● **Exercise instructions**
a) Duplicate the passage on the history of steel production from "Iron-making dates back" up to and including "make the steel.".
b) Extend the passage on the history of steel production, beginning immediately after its final sentence.

Iron-making dates back to
ancient times, and began in America as early as 1643. There
is evidence that the ancient Chinese and possibly the Egyptians were
producing rudimentary steel for use in implements. In 1740,
Englishman Benjamin Huntsman invented crucible cast steel in which iron
ore in a clay crucible was heated in a furnace to make the steel.
Iron-makers continued to experiment and innovate with steel production
over the ensuing decades, but the small quantities and high expense
severely limited its market. It was Henry Bessemer's development
of the tilting Bessemer converter in 1860 that was the turning point for
steel production. The contraption allowed liquid steel to be
poured off of molten iron, and in massive amounts at a relatively fast
rate. Chemists and metallurgists then contributed to the
improvement of steel's quality so that it was harder and longer
lasting.
With the Bessemer converter greatly increasing the amount of steel
produced, its cost to manufacturers and price to customers dropped
dramatically. Between 1860 and 1880, annual steel production in
the United States rose from 13,000 tons to 1.4 million tons. After
meeting Henry Bessemer in 1872, millionaire entrepreneur Andrew Carnegie
decided to enter the steel market, and later that year, founded a steel
works near Pittsburgh. He then began buying other steel companies,
consolidating them in 1889 into the Carnegie Steel Company, which
dominated the industry. Thanks largely to Carnegie, the
United States passed Great Britain in 1890 to become the world's leading
producer of steel, a position it held until the 1970s.

● **Source data**
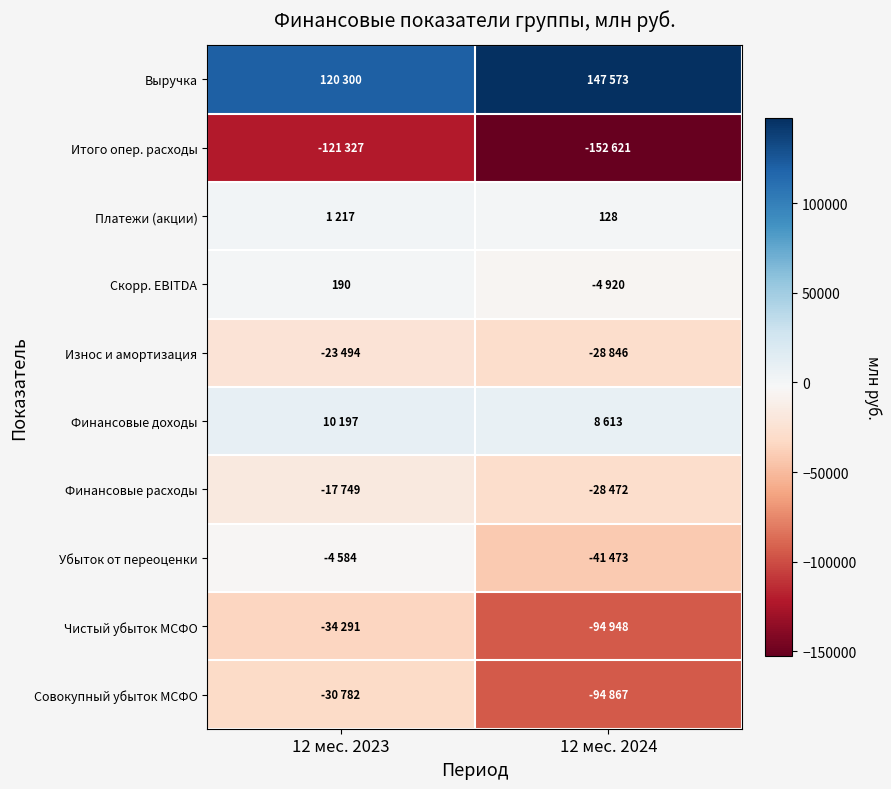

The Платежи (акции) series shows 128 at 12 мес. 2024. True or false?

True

...

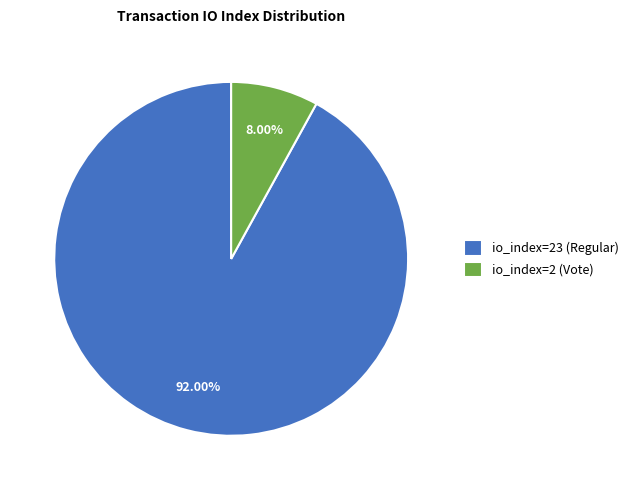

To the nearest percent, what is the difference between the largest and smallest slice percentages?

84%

● **Expected responses**
a)
Iron-making dates back to
ancient times, and began in America as early as 1643. There
is evidence that the ancient Chinese and possibly the Egyptians were
producing rudimentary steel for use in implements. In 1740,
Englishman Benjamin Huntsman invented crucible cast steel in which iron
ore in a clay crucible was heated in a furnace to make the steel.

b)
In the winter of 1900, Charles Schwab, the young president of
Carnegie Steel, proposed to J. P. Morgan, the elderly financier, that
all of America's major steel companies consolidate into one huge
corporation. After a long night of discussion and debate, Morgan
finally agreed to the plan, starting with the purchase of Carnegie Steel
for almost $500 million. In early 1901, the United States Steel
Corporation was established with control of 60 percent of American steel
production, along with holdings in iron, coal, railroads, and other
businesses. U.S. Steel was the first billion-dollar corporation in
the world, owned hundreds of factories, employed 168,000 workers, and
soon grossed more income than the U.S. government. It is no wonder
that the Europeans in this cartoon are trembling.
The creation of U.S. Steel was the most prominent example of the
great merger movement in American business from 1897 (the end of an
economic depression) until about 1904. The period saw the
establishment of hundreds of mega-corporations from thousands of
smaller, yet often still large, companies. The new industrial
giants included American Telephone and Telegraph (AT&T), Eastman
Kodak, General Electric, National Biscuit Company (Nabisco), U.S. Rubber
(later, Uniroyal), and many more. Each dominated an industry, so
that by 1904, the 300 largest industrial corporations owed over 40
percent of the industrial wealth in America.